“To open this book is to enter criminal territory,” says photographer Mark Holborn in the introduction to Klein’s book. The police are busy here. Transgression is also attractive.” If Klein’s transgression doesn’t look as exciting as it used to, you can’t disable it. Few magazines—and even fewer advertisers—continue to be strong, edgy, and “difficult” when they value anything remotely challenging. Sadly, that makes “Steven Klein” feel like a period piece, with fashion photographers including Klein, Meisel, Nick Knight, David Sims, Bruce Weber, Collier Shore, Mathias Vriens, Jürgen Teller and Wolfgang Tillmans. – led an adventurous, sophisticated, queer-oriented avant-garde. They have broken old conservatives, led to new ones, and changed the way we think about the medium and its message. Because Klein was one of the group’s most radical members, especially in retrospect, his work seems even more outrageous now than it did when it first appeared. How dare he take pictures of a naked woman with surgical scars on her stomach and breasts as if she were a corpse lying on the grass? Or a pregnant male nudist, a Los Angeles sex film producer, a model in a tank like Damien Hirst’s Sharks, or Tom Ford masquerading as a car hood beating a man’s bare ass? It is strange to think that this is history too despicable to repeat itself.
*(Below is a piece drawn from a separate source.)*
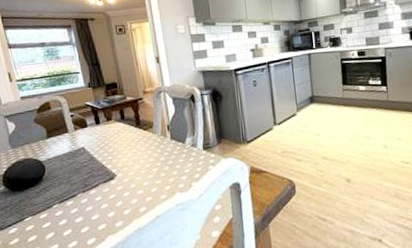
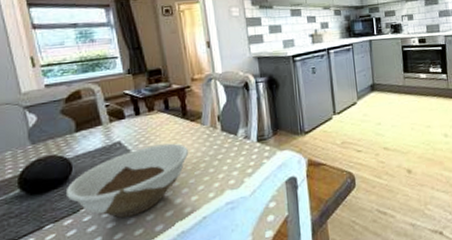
bowl: none [40,149,143,215] -> present [65,143,189,219]

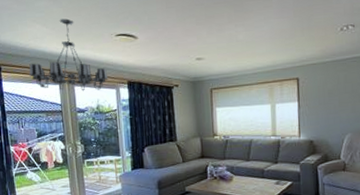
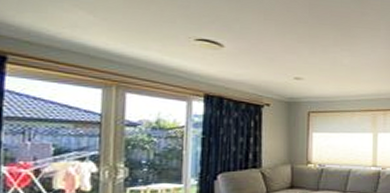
chandelier: present [29,18,109,91] -> none [54,9,178,101]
Ricardo Tisci, New York City, 2011
“Kim in Prada, Image #15”, Motel 6, Los Angeles, 2014.
Holborn’s introduction describes a short film Klein made for Alexander McQueen that focuses on the opening scene from Michael Powell’s 1960 film “Peeping Tom” with Kate Moss, a “troublesome hunter” played by Klein himself. Just short of that, a small camera crammed like a weapon in Klein’s tattooed hands, is one of the book’s most charged and gripping images. Klein is not a lone fighter. He has a great support staff to help him realize his obsession: producers, stylists, hair and makeup people. But his most flamboyant visions don’t make the editorial pages these days. For the cover of the spring issue, he transformed singer Ethel Cain into a vampiric Queen Victoria. V, it’s just shocking. Deconstruction — a cross-sectional view — may be old-school, but Klein hasn’t given up on it. His monograph suggests that he is still an exciting and disturbing force.